**WORK TASK**
Reproduce the source text of every item below character for character, keeping all line breaks, indentation, and markup unchanged.
────────────────────────────────────────
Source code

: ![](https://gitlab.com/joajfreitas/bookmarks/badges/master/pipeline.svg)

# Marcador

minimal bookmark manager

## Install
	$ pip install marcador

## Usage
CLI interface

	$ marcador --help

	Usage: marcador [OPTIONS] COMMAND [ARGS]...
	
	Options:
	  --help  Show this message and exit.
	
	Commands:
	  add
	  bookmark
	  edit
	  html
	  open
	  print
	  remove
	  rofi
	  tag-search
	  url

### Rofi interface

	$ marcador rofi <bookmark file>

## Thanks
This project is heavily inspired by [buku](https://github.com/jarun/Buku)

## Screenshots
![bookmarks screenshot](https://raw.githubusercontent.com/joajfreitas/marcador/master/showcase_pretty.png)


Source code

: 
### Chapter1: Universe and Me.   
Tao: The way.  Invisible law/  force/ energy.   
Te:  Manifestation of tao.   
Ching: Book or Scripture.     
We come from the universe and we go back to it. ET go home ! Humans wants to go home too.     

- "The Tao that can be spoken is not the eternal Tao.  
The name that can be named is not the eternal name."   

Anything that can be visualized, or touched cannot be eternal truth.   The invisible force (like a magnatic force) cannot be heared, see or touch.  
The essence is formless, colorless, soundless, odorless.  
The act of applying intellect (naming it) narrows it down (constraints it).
────────────────────────────────────────
**RESPONSE**
Source code

: ![](https://gitlab.com/joajfreitas/bookmarks/badges/master/pipeline.svg)

# Marcador

minimal bookmark manager

## Install
	$ pip install marcador

## Usage
CLI interface

	$ marcador --help

	Usage: marcador [OPTIONS] COMMAND [ARGS]...
	
	Options:
	  --help  Show this message and exit.
	
	Commands:
	  add
	  bookmark
	  edit
	  html
	  open
	  print
	  remove
	  rofi
	  tag-search
	  url

### Rofi interface

	$ marcador rofi <bookmark file>

## Thanks
This project is heavily inspired by [buku](https://github.com/jarun/Buku)

## Screenshots
![bookmarks screenshot](https://raw.githubusercontent.com/joajfreitas/marcador/master/showcase_pretty.png)


Source code

: 
### Chapter1: Universe and Me.   
Tao: The way.  Invisible law/  force/ energy.   
Te:  Manifestation of tao.   
Ching: Book or Scripture.     
We come from the universe and we go back to it. ET go home ! Humans wants to go home too.     

- "The Tao that can be spoken is not the eternal Tao.  
The name that can be named is not the eternal name."   

Anything that can be visualized, or touched cannot be eternal truth.   The invisible force (like a magnatic force) cannot be heared, see or touch.  
The essence is formless, colorless, soundless, odorless.  
The act of applying intellect (naming it) narrows it down (constraints it).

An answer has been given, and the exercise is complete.